Render the listing below as a Markdown table with the columns Row and Text, putting each line in its own numbered row. Omit blank lines and the pictures.

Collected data
__________

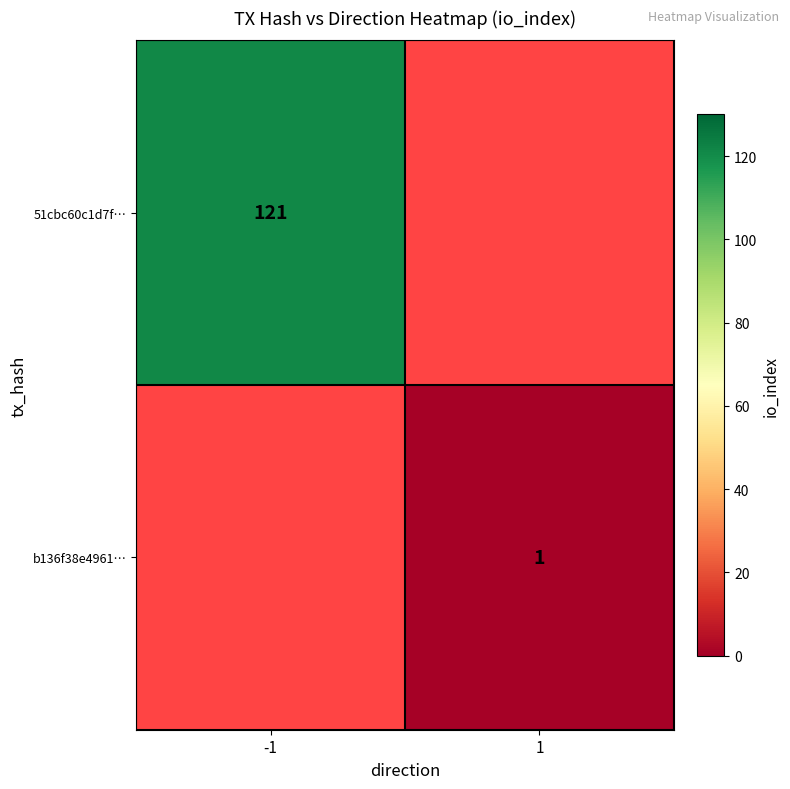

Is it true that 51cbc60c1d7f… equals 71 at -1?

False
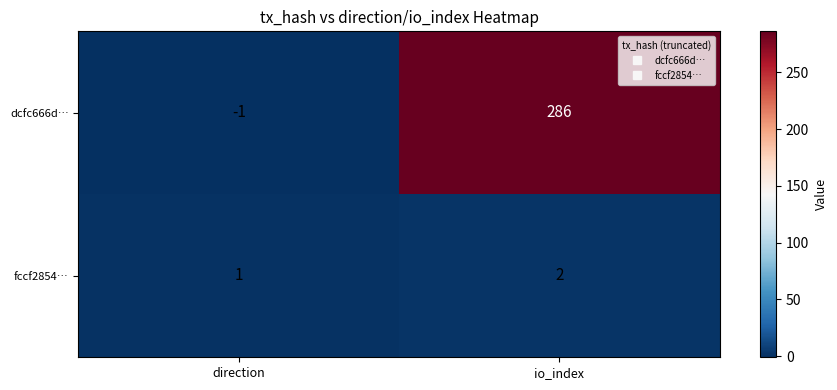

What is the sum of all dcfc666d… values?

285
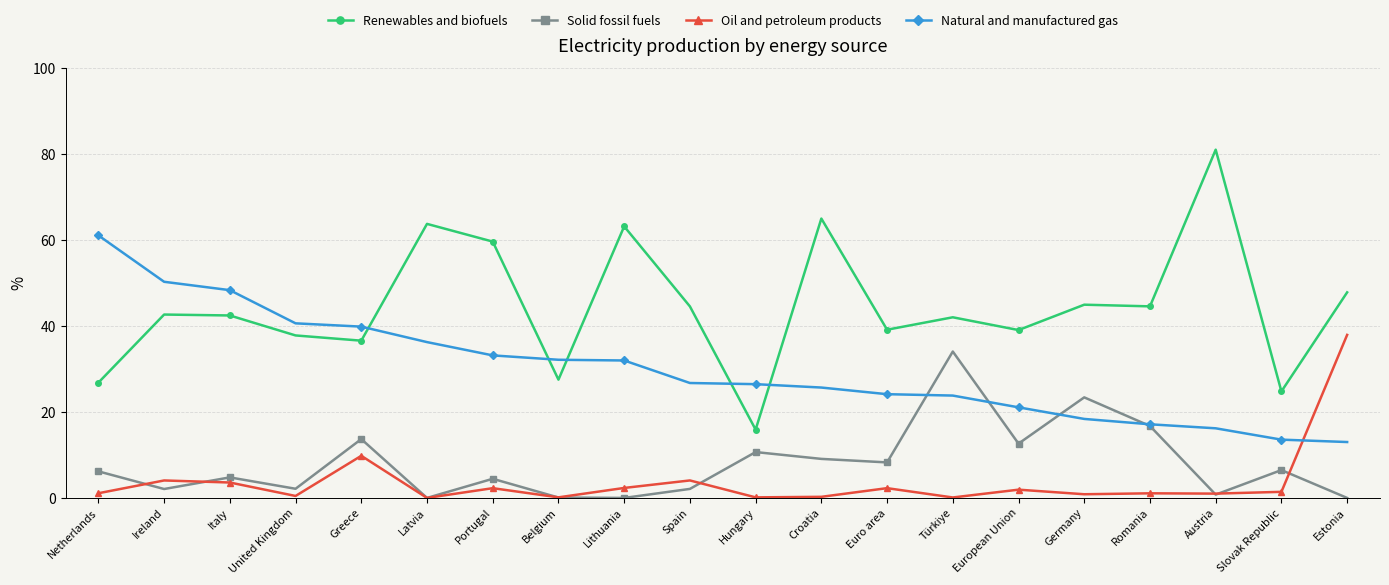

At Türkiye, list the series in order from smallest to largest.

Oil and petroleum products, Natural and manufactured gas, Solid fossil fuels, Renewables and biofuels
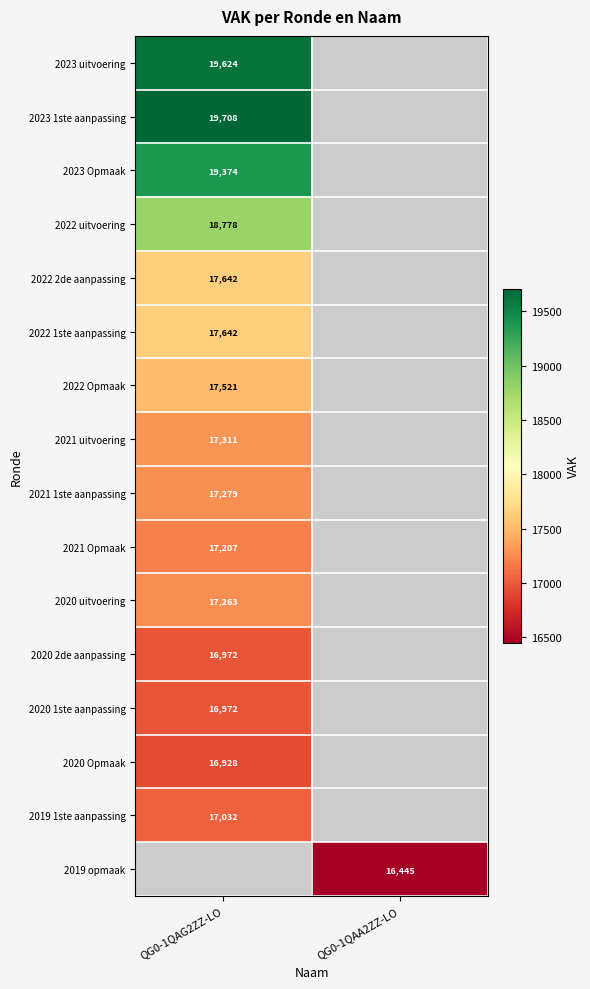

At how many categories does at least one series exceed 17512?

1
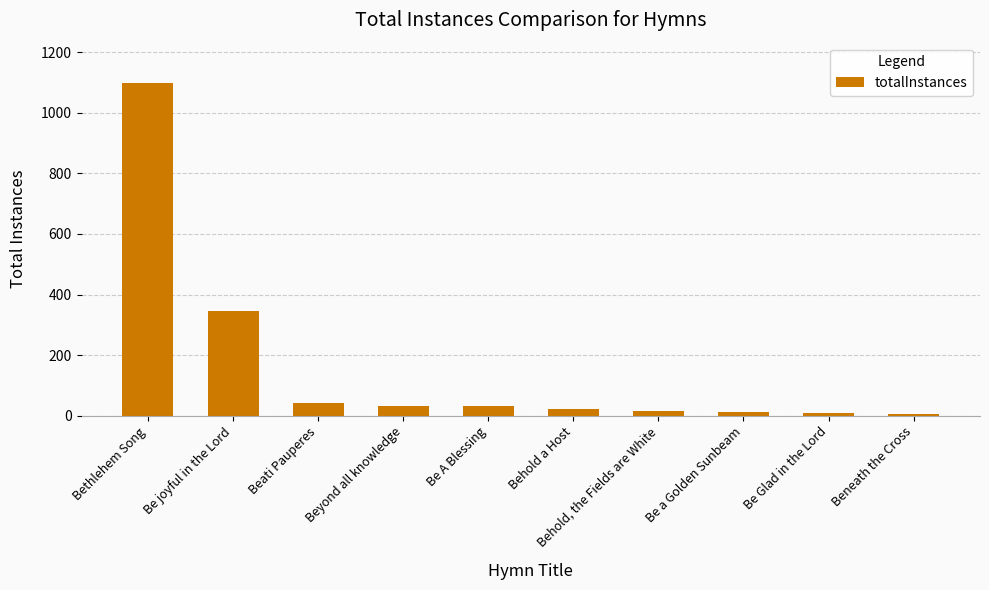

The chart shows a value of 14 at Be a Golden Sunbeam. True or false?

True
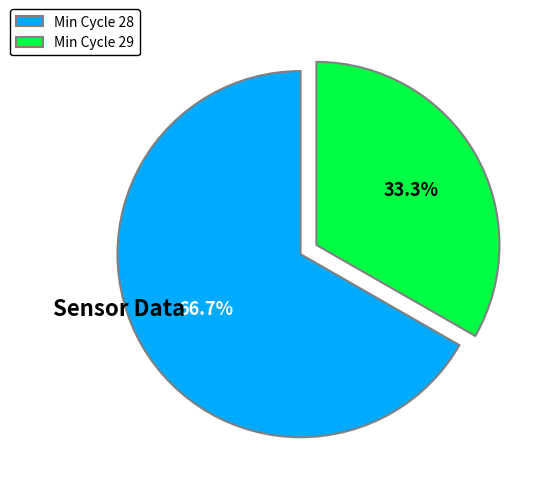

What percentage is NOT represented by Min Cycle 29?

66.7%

__________

Your response —
| Row | Text |
|---|---|
| 1 | Is it true that 51cbc60c1d7f… equals 71 at -1? |
| 2 | False |
| 3 | What is the sum of all dcfc666d… values? |
| 4 | 285 |
| 5 | At Türkiye, list the series in order from smallest to largest. |
| 6 | Oil and petroleum products, Natural and manufactured gas, Solid fossil fuels, Renewables and biofuels |
| 7 | At how many categories does at least one series exceed 17512? |
| 8 | 1 |
| 9 | The chart shows a value of 14 at Be a Golden Sunbeam. True or false? |
| 10 | True |
| 11 | What percentage is NOT represented by Min Cycle 29? |
| 12 | 66.7% |